▶ _Extract_
It's a shame to leave a group just because you get too many notifications - after all - the more active a group is the more likely it is to be of benefit to you. So here are a few tips I have found to be helpful to keep on top of Facebook and make it work for you rather than the other way round.

1. Turn off notifications for fast moving posts or ones where you don't want to receive any updates to it. Look for the 3 little dots in the top right corner of the post and tap it to turn off notifications. A case in point, a group member may have a new baby or puppy and you want to like it or add a "congratulations". With the best will in the world though you don't want or need to see notifications from 200 people all saying the same thing. Turning off notifications is perfectly sensible in this case.

This also works for posts you see which you have no interest in (and don't want to see again) or posts that you think might be contentious and you don't want to engage in that particular debate.

2. Turn off notifications for the group altogether. I know of a few people who do this for all their groups - keeping their timeline limited to updates from friends/family, news etc. To do this just go to the groups tab across the top of the page and you can see all the ones you have joined. Select a particular group (it's right click on my Windows PC and press/hold on my android phone) and you see a few different options one of which is to turn off notifications. You are still a member of the group and any time you are ready to interact with the group you just go to the group tab, click on it and you'll see all the recent updates.

3. Browse by "Photos" rather than "Discussion". If the group is a very visual one with lots of photos being posted - the Everyday Knitter Facebook group is a prime example of this with over 75% posts being accompanied by a photo - this can be very helpful. Just select the "Photos" tab at the top of the page. This is really handy if you are trying to track down that elusive cabled sweater you saw someone had posted 2 days ago.

4. Conduct a regular group audit. It's perfectly reasonable to go through your groups every now and again and consider leaving the ones that you haven't visited in the last 2 or 3 months. You can always rejoin if you find that you miss it. Over time you will get a feel for what number of groups is right for you and will know when you are starting to feel a bit overwhelmed. For me I'm in around 30-35 groups but probably only actively participate in 5 or 6. When going through joining requests for the EK Facebook Group I regularly see people who belong to over 500 groups - the mind boggles at how they keep up and I can only assume that most of them have their notifications very firmly turned off.

So, that's my short, sanity-saving list. If you have any top tips for for keeping the Facebook beast under control do hit comments and let me know.

 

Knitting and the gentle art of debate

In todays whirl of social media where what we see is increasingly filtered to our likes I wonder whether we are, to some extent, losing the art of gentle debate. The to and fro of discussion, the striving to listen and to understand another's point of view or an alternative opinion to our own.

▶ _Records shown_

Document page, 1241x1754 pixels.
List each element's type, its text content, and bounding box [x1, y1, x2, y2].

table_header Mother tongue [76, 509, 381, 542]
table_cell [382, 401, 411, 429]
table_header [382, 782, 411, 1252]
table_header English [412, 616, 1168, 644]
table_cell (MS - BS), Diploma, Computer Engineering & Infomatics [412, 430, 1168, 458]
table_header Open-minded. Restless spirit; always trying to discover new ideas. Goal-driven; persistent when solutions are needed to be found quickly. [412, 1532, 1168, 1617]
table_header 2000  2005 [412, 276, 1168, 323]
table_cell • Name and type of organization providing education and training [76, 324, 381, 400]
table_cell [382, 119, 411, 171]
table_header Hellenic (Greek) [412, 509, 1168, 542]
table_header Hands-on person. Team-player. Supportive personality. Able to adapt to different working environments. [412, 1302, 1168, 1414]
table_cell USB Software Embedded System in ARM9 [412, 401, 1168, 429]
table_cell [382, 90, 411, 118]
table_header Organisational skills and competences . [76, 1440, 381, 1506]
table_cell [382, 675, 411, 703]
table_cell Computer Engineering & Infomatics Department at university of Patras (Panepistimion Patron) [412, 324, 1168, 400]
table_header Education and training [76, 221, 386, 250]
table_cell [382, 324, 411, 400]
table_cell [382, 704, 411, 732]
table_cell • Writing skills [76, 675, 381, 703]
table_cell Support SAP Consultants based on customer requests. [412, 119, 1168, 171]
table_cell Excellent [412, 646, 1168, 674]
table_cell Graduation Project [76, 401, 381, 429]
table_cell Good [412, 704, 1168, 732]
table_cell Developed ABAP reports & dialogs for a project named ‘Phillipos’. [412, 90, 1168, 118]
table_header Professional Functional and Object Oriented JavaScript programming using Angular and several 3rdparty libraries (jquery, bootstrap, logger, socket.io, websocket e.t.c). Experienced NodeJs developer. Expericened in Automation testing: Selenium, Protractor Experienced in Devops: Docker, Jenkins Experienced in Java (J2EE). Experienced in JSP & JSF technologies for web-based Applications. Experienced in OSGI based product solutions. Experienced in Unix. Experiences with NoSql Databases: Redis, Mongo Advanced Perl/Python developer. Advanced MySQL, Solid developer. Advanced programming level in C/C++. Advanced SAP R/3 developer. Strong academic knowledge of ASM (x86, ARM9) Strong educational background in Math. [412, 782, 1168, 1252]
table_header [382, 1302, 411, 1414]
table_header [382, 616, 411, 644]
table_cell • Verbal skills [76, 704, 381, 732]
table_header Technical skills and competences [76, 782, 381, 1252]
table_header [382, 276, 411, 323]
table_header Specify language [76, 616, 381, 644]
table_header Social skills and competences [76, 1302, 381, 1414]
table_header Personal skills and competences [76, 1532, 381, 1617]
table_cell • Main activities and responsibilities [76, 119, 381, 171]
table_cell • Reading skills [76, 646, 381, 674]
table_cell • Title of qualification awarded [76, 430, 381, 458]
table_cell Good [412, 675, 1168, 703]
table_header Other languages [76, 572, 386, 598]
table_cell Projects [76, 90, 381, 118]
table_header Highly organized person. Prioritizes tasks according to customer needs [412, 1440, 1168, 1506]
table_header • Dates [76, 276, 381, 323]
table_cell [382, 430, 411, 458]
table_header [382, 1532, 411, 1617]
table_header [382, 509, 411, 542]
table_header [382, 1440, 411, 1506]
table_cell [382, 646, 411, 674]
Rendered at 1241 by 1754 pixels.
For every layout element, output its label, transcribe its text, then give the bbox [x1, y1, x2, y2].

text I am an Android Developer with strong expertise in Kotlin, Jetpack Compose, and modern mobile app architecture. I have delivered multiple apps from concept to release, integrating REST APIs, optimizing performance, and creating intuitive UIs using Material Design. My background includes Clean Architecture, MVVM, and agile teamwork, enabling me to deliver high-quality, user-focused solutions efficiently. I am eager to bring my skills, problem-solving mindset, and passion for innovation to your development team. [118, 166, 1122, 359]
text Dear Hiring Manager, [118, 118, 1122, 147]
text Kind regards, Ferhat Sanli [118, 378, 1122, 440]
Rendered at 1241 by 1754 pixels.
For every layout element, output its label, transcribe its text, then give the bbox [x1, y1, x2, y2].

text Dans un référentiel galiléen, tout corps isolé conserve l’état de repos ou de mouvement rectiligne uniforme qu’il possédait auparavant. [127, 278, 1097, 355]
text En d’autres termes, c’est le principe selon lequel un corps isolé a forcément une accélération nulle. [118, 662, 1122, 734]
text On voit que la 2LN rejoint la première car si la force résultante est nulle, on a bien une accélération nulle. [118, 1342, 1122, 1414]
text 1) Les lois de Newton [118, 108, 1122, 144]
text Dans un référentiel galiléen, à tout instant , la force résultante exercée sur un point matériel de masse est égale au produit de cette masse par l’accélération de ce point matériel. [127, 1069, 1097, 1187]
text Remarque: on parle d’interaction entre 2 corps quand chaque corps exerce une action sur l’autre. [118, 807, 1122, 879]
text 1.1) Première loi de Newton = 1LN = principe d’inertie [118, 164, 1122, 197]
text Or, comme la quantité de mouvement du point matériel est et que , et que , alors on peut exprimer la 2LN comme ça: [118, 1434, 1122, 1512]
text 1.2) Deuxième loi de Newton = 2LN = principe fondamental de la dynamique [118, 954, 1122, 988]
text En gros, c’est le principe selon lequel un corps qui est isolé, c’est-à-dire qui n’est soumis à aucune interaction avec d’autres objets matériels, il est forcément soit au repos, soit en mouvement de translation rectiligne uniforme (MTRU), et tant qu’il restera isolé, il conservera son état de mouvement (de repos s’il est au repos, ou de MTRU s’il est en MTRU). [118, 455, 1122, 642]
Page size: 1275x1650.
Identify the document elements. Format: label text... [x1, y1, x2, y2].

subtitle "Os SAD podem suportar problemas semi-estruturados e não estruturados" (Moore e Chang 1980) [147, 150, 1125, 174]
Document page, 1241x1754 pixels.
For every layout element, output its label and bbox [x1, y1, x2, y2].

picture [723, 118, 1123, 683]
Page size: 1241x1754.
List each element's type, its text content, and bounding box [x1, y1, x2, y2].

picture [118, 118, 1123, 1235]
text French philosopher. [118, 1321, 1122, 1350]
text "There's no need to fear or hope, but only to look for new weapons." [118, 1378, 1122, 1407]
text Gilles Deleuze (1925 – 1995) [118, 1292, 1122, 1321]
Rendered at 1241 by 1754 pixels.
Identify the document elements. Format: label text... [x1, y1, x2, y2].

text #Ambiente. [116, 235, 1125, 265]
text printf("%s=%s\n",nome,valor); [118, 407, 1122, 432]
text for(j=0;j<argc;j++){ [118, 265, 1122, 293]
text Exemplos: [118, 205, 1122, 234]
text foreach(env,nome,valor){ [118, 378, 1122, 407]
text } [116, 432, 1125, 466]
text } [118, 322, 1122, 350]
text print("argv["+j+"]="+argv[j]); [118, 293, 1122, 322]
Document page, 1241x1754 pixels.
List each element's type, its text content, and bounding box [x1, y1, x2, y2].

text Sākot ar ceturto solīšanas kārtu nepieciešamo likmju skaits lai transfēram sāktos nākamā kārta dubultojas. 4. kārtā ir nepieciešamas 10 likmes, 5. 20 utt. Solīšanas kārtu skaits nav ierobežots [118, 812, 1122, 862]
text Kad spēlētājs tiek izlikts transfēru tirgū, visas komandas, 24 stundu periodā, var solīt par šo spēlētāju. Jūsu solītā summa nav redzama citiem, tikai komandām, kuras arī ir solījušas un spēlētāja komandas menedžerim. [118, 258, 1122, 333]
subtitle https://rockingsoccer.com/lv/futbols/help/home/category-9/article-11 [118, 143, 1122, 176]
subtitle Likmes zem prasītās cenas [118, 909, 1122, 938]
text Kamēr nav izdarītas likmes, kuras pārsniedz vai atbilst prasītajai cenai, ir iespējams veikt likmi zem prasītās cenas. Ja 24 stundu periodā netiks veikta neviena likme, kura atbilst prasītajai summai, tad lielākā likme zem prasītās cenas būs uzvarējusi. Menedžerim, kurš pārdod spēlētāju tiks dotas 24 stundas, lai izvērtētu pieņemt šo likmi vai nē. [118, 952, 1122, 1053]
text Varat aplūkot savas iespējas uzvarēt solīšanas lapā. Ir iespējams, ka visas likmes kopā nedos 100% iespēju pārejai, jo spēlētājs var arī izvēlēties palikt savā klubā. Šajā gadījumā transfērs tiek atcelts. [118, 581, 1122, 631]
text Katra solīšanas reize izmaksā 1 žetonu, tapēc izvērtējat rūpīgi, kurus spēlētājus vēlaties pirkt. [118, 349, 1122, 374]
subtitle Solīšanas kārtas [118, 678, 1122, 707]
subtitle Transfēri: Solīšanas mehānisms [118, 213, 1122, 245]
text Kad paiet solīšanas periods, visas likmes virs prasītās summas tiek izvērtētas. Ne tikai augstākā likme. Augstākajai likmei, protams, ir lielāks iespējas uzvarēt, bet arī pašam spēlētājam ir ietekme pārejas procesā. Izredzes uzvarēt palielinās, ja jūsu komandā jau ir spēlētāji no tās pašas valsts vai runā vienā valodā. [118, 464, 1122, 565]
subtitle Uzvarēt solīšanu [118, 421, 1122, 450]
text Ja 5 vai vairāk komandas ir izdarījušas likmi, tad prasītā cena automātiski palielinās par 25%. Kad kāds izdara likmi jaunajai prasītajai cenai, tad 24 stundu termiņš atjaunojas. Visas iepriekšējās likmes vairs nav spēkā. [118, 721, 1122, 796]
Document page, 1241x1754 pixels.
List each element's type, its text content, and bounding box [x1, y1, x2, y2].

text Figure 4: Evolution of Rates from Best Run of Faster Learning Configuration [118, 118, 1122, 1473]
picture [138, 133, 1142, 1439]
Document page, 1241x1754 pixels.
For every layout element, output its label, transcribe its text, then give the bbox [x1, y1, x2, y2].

▶ _Exercises to complete_
**A.** Using the knitting blog text, decide whether each statement agrees with it: (i) the writer actively takes part in only about five or six groups; (ii) turning off notifications for a whole group ends your membership in it; (iii) the writer suggests leaving groups that have not been visited in the past year. Answer yes or no to each, quoting the deciding words.
**B.** Proceed with the knitting blog text, writing on from the point where it stops.

▶ _Responses to the tasks_
**A.**
(i) Yes: "probably only actively participate in 5 or 6"
(ii) No: "You are still a member of the group"
(iii) No: "consider leaving the ones that you haven't visited in the last 2 or 3 months"

**B.**
Every so often a topic crops up on the interwebs which is a so-called hot topic. Something that people invariably have strong views on. On both sides. We aren't talking global politics here - although sometimes we are, but even something as seemingly innocuous as charity knitting or the size of one's stash can often raise peoples hackles and cause tension and dissent.

A lot of that seems to stem from the fact that people want to keep their knitting "just for fun" and don't want it "spoilt" by other people who are ruining it for them. The idea that anyone could say something that would "ruin" knitting for me is a little odd though because after all we have the choice in how we respond to other other's opinions.

Discussion of this nature is often followed by calls to keep the group "all about the knitting" but surely that would lead to a fairly bland and homogenous mix of knitwear. Don't get me wrong, I love knitting as much as the next person but wouldn't an endless parade of knitted blankets and shawls with the "lovely" comments be just as boring and annodyne. 

Whoever said that variety is the spice of life had the right idea and we all need a bit of spice every now again to get us thinking and more importantly to get us listening.

In one of the moments of pure serendipity that I just love about the internet, just as I was setting this to 'publish' I was listening to Emma Gannon's podcast Ctrl-Alt-Delete. She had a terrific interview with June Sarpong - British TV presenter who has a new book just out called Diversify. The idea is that we should all take the time to listen to and understand people who are not like us and who don't think the same as us. If we spend time just within our cosy bubble - whether that be politics or knitting - then we never learn anything new and we never change.

 

Death by scarf

Recently I came across a newbie knitter and I was thrilled to be able to point him (yes, him) in the direction of all things knitty related. A quick glance at a few Brooklyn Tweed and TinCan Knits patterns was all it took and he was soon cranking out amazing hats and planning many more ambitious projects with gusto.

One thing that struck me though was the advice he had received from well meaning knitters in his circle of friends who, without exception, had recommended starting with some something simple like a "nice garter stitch scarf".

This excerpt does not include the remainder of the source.